On Friday, March 4, His Holiness Karekin II Catholicos of All
Armenians received both delegations at the Mother See of Holy
Etchmiadzin. His Holiness gave his paternal blessings to the members
of the two delegations and spoke about Catholicos Aram I’s and his
expectations. Subsequently, Archbishop Oshagan conveyed to His
Holiness the warm and cordial greetings of His Holiness Aram I
Catholicos and expressed the filial respect of those present.
The participants of the meeting began their work with the Lord’s
prayer. After thanking and glorifying God for the present gathering,
they sought inspiration from a Biblical reading (1 Corinthians 12:12 –
16), and were thereby led to the preparation of the agenda.
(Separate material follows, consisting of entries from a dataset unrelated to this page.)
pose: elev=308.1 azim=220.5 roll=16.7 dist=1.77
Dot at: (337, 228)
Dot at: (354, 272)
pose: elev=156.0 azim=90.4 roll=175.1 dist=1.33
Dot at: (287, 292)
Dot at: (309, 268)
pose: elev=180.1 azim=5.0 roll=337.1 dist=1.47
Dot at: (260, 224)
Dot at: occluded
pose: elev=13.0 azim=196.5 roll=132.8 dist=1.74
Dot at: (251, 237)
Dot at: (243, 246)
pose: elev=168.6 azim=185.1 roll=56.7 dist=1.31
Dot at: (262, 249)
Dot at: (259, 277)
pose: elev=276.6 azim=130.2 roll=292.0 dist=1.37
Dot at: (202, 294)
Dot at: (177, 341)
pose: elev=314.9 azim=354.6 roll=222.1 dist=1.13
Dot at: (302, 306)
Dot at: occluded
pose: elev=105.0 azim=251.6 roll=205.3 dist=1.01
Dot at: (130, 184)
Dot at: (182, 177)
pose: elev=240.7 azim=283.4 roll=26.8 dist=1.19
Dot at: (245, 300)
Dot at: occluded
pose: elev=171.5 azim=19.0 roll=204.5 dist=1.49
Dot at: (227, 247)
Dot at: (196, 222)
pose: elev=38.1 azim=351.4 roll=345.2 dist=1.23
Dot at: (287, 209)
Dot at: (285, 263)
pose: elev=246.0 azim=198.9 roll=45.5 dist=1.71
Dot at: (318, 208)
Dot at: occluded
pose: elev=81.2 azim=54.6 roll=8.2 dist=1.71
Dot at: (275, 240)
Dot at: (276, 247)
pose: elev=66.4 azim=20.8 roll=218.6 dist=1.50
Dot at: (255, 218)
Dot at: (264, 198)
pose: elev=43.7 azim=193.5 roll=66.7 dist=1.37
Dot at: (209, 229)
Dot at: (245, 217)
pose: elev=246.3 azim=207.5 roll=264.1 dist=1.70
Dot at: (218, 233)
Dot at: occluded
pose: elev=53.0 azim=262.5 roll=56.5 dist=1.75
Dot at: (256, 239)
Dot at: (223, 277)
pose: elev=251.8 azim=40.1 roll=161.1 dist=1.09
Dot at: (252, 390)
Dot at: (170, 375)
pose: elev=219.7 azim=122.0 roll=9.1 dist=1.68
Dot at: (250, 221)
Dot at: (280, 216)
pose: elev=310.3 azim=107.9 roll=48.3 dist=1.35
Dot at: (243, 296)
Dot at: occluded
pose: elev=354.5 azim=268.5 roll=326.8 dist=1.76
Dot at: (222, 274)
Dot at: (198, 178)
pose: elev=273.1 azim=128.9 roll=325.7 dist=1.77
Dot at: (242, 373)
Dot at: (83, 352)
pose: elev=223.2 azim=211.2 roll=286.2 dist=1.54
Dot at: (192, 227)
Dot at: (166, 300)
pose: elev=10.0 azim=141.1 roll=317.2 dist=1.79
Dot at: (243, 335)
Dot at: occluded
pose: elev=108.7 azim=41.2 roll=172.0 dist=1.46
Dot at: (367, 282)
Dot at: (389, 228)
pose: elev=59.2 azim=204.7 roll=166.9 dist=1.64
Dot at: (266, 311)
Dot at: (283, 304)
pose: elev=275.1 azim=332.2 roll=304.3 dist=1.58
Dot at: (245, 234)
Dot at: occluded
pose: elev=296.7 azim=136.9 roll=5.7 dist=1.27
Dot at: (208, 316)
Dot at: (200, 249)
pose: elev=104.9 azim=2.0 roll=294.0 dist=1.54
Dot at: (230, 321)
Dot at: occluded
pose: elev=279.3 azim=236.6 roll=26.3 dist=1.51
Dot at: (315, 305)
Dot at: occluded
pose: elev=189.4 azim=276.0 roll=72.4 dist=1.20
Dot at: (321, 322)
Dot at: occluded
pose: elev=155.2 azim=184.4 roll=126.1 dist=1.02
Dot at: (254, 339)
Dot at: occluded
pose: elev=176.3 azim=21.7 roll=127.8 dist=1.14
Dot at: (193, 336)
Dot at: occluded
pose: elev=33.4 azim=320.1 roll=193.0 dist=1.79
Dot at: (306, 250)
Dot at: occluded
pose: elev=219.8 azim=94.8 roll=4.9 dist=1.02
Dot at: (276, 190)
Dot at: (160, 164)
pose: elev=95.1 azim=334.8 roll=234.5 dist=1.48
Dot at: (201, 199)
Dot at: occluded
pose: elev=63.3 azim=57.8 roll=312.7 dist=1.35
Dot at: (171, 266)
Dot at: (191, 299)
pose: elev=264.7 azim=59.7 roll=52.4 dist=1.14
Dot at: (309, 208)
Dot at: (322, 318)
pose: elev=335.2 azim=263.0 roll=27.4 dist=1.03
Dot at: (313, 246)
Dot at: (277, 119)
The
latter, which consisted of nine items, included the basic areas that
touch upon the identity, life and witness of the Armenian Church.
The following is the agenda:
1. The canonical state of the Armenian Church within
ecclesiological, administrative and canonical limits;
2. The vigorous preservation of Christian and Armenian education,
evangelical mission, and spiritual and cultural values;
3. Ritual and liturgical life;
4. Preparation of clergymen and revival of monastic life;
5. Inter-denominational and inter-religious relations;
6. Positions concerning modern social and moral issues;
7. Inter-relations between Church and state, and Church and social
8. Pursuing the rights of the Armenian people;
9. Utilization of modern technological means.
Thereupon, each issue, with its sub-categories, was discussed in
depth, as a first step towards a subsequent comprehensive analysis
and adoption of respective steps.
The discussions were conducted in a warm environment of Christian love and spiritual gratification, always having as their goal the
ardent enlivenment of the multi-faceted mission of the Armenian
Church in the homeland and in the Diaspora.
At the conclusion of the meeting it was resolved to present for
consideration the draft of the agenda to His Holiness Karekin II
Catholicos of All Armenians and to His Holiness Aram I Catholicos of
the Great House of Cilicia, and filially bring to their notice the
initiative and the transactions of the committee.